### Given task
In the items below, take every line from the one with "genus: Lomographa" through the one with "genus: Rhus", both included, and output them as a JSON list of strings, one string per line, with blank lines dropped.

Collected data entries:
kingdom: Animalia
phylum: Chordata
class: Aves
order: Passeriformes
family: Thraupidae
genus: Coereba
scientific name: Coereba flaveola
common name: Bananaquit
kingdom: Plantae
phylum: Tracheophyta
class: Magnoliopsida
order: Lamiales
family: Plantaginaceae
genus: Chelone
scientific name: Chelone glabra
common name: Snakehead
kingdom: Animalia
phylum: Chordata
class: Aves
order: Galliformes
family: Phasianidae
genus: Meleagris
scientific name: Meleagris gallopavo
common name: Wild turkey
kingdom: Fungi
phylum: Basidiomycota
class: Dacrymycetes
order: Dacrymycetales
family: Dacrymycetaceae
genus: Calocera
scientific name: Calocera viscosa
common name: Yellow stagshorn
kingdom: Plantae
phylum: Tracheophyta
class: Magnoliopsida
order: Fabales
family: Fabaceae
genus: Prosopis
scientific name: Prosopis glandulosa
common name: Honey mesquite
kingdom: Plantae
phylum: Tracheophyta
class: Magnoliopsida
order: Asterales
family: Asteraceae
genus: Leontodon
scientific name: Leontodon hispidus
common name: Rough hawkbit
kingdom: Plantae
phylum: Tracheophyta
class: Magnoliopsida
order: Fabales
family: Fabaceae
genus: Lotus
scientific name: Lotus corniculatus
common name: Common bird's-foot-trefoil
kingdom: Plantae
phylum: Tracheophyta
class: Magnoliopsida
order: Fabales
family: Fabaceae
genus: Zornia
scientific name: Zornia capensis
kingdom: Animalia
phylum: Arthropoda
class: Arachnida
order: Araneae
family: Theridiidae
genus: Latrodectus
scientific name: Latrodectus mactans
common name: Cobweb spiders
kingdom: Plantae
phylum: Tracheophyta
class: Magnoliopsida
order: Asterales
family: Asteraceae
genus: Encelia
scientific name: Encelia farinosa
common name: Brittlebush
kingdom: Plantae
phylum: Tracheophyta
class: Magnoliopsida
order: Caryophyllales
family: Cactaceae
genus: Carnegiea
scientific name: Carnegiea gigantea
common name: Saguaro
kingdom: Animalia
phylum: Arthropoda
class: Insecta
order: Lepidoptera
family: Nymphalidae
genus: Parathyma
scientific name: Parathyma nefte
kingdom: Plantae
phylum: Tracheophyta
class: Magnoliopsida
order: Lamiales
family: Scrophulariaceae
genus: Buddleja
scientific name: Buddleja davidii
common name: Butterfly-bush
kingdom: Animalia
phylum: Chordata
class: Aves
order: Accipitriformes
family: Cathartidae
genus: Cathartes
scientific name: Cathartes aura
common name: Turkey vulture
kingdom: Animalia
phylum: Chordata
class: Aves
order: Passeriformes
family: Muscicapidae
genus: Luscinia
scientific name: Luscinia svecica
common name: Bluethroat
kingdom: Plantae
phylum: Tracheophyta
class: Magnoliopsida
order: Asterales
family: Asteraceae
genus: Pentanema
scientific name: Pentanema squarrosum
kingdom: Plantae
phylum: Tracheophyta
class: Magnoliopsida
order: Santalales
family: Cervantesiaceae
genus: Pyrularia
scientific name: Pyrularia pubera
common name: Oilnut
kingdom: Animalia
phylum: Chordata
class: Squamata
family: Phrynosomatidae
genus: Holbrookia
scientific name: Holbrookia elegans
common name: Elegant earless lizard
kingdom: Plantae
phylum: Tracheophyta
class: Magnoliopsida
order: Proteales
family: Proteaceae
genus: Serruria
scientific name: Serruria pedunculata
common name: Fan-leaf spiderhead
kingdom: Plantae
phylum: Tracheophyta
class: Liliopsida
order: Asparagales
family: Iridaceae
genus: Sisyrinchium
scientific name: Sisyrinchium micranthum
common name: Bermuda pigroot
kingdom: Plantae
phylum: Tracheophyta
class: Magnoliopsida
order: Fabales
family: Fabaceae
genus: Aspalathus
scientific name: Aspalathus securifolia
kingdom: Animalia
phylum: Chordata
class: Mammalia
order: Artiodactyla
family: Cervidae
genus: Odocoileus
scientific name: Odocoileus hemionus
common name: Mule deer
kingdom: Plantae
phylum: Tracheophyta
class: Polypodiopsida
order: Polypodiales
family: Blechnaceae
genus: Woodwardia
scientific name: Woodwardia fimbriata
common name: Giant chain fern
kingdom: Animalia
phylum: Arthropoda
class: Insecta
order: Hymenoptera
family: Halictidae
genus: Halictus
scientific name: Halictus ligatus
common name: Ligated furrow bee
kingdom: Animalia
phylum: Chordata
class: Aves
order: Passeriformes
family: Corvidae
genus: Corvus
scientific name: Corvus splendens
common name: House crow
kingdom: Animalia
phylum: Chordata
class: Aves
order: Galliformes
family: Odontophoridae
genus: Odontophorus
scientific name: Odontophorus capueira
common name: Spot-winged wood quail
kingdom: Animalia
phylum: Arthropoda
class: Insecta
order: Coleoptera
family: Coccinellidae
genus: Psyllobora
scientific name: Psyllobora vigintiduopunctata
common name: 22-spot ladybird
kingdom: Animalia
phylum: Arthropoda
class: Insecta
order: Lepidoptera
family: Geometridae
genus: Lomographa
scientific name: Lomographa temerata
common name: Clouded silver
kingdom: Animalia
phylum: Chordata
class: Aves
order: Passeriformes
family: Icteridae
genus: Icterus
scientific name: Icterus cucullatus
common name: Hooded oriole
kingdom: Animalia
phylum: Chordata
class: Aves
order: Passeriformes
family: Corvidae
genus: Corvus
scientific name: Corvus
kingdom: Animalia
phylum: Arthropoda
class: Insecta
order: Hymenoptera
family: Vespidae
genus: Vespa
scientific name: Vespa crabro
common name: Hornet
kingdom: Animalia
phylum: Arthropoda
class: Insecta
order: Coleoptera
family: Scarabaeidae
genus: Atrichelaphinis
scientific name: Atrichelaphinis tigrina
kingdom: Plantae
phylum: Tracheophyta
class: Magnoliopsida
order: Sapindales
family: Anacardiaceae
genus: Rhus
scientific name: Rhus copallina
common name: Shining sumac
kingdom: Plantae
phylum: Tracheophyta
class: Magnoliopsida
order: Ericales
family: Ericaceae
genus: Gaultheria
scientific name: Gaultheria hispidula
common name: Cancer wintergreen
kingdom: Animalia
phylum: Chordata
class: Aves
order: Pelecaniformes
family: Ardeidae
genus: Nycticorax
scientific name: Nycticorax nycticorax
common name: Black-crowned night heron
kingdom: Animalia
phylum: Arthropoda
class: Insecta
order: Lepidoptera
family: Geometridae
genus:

### Completed task
[
  "genus: Lomographa",
  "scientific name: Lomographa temerata",
  "common name: Clouded silver",
  "kingdom: Animalia",
  "phylum: Chordata",
  "class: Aves",
  "order: Passeriformes",
  "family: Icteridae",
  "genus: Icterus",
  "scientific name: Icterus cucullatus",
  "common name: Hooded oriole",
  "kingdom: Animalia",
  "phylum: Chordata",
  "class: Aves",
  "order: Passeriformes",
  "family: Corvidae",
  "genus: Corvus",
  "scientific name: Corvus",
  "kingdom: Animalia",
  "phylum: Arthropoda",
  "class: Insecta",
  "order: Hymenoptera",
  "family: Vespidae",
  "genus: Vespa",
  "scientific name: Vespa crabro",
  "common name: Hornet",
  "kingdom: Animalia",
  "phylum: Arthropoda",
  "class: Insecta",
  "order: Coleoptera",
  "family: Scarabaeidae",
  "genus: Atrichelaphinis",
  "scientific name: Atrichelaphinis tigrina",
  "kingdom: Plantae",
  "phylum: Tracheophyta",
  "class: Magnoliopsida",
  "order: Sapindales",
  "family: Anacardiaceae",
  "genus: Rhus"
]